* [Document passage]
## BEGIN

Panday's UNC years, family legacy

Former UNC MP Ganga Singh, left, and opposition leader Basdeo Panday in Parliament in 2004.  -
Former UNC MP Ganga Singh, left, and opposition leader Basdeo Panday in Parliament in 2004. -

INFIGHTING in the National Alliance for Reconstruction (NAR) government in 1988, caused then United Labour Front (ULF) leader Basdeo Panday and other members of his party to split from the coalition government.

Panday accused then prime minister Arthur NR Robinson and the government of discrimination against Indians and autocratic rule.

Robinson reshuffled his cabinet in response, and Panday found himself with reduced ministerial responsibilities. Before the reshuffle, Panday was external affairs and international trade minister

The infighting continued, culminating with Panday, Kelvin Ramnath, and Trevor Sudama being expelled from the party on February 8, 1988.

Panday and the other expelled ministers founded the Caucus for Love, Unity and Brotherhood (Club 88), which he revealed in October would become the United National Congress (UNC) on April 30, 1989.

Economic decline, austerity, racial tensions and, above all, the July 27, 1990 coup attempt led to the NAR being swept out of power in the 1991 general election by the PNM.

The UNC, led by Panday, became the official opposition.

The 1995 general election was a defining moment in Panday’s career.

Then prime minister Patrick Manning called an early vote, expecting a victory.

But the election ended with the PNM and UNC holding 17 seats each, and the NAR holding two.

Despite the bad political blood between them before the NAR lost power in 1991, Panday was able to use his political negotiating skills and statesmanship to persuade Robinson’s NAR to join the UNC to form a coalition government.

This brought the UNC into power for the first time and Panday became TT’s first Indo-Trinidadian prime minister. In exchange for his support, Panday promised to make Robinson president. When PNM MPs Vincent Lasse and Dr Rupert Griffith crossed the floor to join the UNC, Panday no longer needed the two NAR seats to keep his coalition government together.

But he honoured his agreement with Robinson who was elected as president on March 18, 1997.

Panday and Robinson had subsequent disagreements as prime minister and president.

Former UNC MPs Jack Warner, left, Vasant Bharath, right, and opposition leader Basdeo Panday during a media conference in 2007. -

One of which was Robinson’s initial refusal to agree to Panday’s request to appoint defeated UNC candidates in the 2000 general election as government senators. One of those candidates was incumbent Oropouche East MP Dr Roodal Moonilal who unsuccessfully challenged Manning for the San Fernando East seat in 2000.

As prime minister from 1995-2001, Panday passed several policies which he continues to be praised for.

Panday decided the May 30 holiday Arrival Day, which commemorated the arrival of East Indians in TT, should be called Indian Arrival Day.

Panday felt the Common Entrance exam was preventing many from being able to achieve a secondary-level education owing to difficulty. If a primary school student did not reach achieve specific grades, despite passing the exam, they were not allowed to advance to secondary school.

The Panday administration recognised these challenges and replaced the exam with the Secondary Entrance Assessment (SEA).

## END

* [Entries]
## BEGIN

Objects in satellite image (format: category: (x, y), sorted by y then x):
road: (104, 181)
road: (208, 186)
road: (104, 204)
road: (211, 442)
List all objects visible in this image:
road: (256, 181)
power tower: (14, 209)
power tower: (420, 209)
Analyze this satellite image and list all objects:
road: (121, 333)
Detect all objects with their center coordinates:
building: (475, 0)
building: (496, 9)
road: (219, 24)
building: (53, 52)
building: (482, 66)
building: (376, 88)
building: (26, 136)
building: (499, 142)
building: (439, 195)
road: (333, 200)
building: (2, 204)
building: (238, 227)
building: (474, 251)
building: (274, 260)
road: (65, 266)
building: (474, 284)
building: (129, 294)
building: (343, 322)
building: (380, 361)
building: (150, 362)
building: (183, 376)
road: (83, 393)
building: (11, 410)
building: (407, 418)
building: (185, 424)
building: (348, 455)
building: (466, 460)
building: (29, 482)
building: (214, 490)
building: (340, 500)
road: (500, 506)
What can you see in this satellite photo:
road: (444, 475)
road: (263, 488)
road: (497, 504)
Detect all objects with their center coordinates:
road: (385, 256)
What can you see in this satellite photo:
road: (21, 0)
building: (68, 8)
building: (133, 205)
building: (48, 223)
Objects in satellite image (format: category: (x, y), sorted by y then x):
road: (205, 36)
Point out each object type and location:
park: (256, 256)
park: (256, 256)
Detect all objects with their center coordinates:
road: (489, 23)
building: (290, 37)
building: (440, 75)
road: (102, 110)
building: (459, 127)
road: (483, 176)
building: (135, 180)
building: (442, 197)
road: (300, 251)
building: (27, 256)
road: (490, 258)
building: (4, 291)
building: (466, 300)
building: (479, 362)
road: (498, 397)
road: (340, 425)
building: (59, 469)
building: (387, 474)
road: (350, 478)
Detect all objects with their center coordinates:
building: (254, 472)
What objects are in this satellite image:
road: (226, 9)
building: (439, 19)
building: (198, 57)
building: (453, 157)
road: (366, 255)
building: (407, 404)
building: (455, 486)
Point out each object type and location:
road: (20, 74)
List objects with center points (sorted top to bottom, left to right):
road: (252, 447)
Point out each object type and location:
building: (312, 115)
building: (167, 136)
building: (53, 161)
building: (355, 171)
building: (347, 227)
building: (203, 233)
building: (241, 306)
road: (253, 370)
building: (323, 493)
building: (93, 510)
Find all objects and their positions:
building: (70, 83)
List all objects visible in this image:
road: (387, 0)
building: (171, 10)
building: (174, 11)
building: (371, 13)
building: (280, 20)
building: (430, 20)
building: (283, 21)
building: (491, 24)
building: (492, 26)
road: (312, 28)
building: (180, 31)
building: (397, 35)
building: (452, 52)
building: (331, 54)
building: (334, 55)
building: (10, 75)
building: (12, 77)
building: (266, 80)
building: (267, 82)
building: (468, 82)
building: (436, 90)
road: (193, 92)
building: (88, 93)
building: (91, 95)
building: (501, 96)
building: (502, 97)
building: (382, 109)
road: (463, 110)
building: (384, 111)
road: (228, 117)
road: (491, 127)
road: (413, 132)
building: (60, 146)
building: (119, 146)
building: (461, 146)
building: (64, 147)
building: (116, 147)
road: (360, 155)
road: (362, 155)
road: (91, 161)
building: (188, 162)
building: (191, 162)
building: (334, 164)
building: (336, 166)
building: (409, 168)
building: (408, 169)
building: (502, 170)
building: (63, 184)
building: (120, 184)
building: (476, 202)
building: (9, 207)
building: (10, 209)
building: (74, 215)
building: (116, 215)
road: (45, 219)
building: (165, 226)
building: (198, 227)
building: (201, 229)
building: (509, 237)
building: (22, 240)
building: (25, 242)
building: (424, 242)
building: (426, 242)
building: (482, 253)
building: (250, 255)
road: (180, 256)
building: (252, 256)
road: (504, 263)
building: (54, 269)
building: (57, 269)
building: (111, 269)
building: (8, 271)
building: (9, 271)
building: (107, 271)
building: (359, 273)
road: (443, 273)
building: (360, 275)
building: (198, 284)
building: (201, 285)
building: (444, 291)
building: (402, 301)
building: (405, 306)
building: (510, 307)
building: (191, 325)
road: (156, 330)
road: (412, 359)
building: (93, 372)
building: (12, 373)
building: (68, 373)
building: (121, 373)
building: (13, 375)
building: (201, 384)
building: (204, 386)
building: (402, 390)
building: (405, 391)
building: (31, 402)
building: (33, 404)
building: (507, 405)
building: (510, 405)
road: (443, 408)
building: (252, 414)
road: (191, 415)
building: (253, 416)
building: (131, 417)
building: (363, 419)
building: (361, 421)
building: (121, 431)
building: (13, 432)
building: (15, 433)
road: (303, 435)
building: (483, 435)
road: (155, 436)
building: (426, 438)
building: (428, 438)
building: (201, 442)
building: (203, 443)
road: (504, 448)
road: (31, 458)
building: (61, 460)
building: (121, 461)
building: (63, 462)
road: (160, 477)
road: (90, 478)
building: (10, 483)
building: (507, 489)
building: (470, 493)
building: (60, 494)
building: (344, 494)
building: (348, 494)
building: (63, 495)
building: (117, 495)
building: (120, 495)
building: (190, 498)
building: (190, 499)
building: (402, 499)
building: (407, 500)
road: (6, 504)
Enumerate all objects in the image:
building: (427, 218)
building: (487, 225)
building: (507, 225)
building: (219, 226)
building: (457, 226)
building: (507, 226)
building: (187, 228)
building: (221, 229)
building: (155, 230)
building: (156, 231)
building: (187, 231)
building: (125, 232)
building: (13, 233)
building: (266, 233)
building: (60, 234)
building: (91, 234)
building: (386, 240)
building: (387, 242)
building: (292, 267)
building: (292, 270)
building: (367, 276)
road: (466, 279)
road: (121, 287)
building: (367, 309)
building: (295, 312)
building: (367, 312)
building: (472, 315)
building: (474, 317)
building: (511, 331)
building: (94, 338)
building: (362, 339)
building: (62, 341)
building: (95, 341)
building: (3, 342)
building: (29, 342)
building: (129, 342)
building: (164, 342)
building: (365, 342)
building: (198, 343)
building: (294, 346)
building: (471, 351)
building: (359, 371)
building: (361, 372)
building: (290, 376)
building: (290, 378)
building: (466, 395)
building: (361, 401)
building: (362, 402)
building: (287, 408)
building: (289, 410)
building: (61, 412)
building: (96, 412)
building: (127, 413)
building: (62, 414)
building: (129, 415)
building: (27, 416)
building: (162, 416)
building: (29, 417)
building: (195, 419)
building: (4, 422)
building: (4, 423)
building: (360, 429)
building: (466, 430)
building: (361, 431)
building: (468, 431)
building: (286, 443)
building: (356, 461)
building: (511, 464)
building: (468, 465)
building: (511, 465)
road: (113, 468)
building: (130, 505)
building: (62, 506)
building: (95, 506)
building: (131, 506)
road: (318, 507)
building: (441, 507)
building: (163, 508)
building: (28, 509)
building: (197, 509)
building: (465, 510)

## END

* [Required work]
a) According to the Panday article, on what date was Robinson elected president?
b) Write the next part of the Panday article, picking up after its final sentence.
The rows are separate material and have no connection to the Panday article.

* [Solved tasks]
a) March 18, 1997.

b)
When it came to tertiary education, he also introduced the dollar-for-dollar initiative which required students to only pay 50 per cent of their school fees, while the government covered the next 50 per cent.

Panday officially declared March 30 as Spiritual/Shouter Baptist Liberation Day and also 25 acres of land in Maloney to build schools, churches, etc.

In 2001, Panday’s government passed legislation to ban corporal punishment in schools. Opposition Leader Kamla Persad-Bissessar was education minister at that time.

The E-999 (emergency telephone) system, highway patrol were implemented under Panday.

In 2000, Panday was re-elected as prime minister when the UNC defeated the PNM in that year’s general election, 20-16.

To date, this is the only time that the UNC has been able to defeat the PNM in any election without being part of a coalition.

Panday’s second term as prime minister saw infighting in his government when three UNC MPs – Ramesh Lawrence Maharaj, Trevor Sudama and Ralph Maraj – claimed there was government corruption taking place.

Panday fired Maharaj who was attorney general at the time. Sudama and Maraj resigned from the UNC in protest.

The trio openly challenged Panday in the House of Representatives, voting several times with the then opposition PNM to thwart attempts by the UNC to pass legislation.

Panday dissolved the Parliament and called an early general election on December 7, 2001.

That election ended in an 18-18 tie between the PNM and UNC.

Panday argued that president Robinson had to adhere to the Westminster system of parliament which TT’s parliament was based on. He said that meant Robinson had to allow him as the incumbent prime minister the chance to form a government.

In an address to the nation on December 24, 2001, Robinson cited “moral and spiritual values” as one of the reasons why he appointed Manning as prime minister instead of Panday.

The Parliament was unable to sit for months after the election as neither the PNM nor the UNC could agree on who should be speaker of the House of Representatives.

Another general election was held October 7, 2002. The PNM won that election 20-16 and Panday became opposition leader for a second time.

Panday faced more challenges from within the UNC as his one-time ally and party chairman Jack Warner felt he was unfit to lead the party.

In July 2009, Warner together with former attorney general Ramesh Lawrence Maharaj and Winston “Gypsy” Peters started a caravan for change in the UNC against Panday’s leadership.

The trio became know as “RamJack G.”

In January 2010, Warner endorsed Siparia MP Kamla Persad-Bissessar to lead the UNC instead of Panday.

With Warner’s help, Persad-Bissessar defeated Panday in the party’s internal elections on January 24, 2010 and was elected UNC leader.

On February 25, 2010, Warner was a catalyst in encouraging a majority of opposition MPs to sign a petition to then president George Maxwell Richards that led to Persad-Bissessar replacing him as opposition leader.

Panday did not stand for re-election as Couva North MP in the May 24, 2010 and bowed out of electoral politics.

Since his removal as UNC leader in January 2010, Panday publicly criticised the direction of the party he built under Persad-Bissessar’s leadership.

After the UNC-led People’s Partnership coalition government lost the September 7, 2015 general election, Panday repeatedly said as long as Persad-Bissessar led the UNC, it would not defeat the PNM in any election or return to government.

In April 2014, Warner resigned from Persad-Bissessar’s cabinet and the UNC as a result of FIFA-related corruption allegations.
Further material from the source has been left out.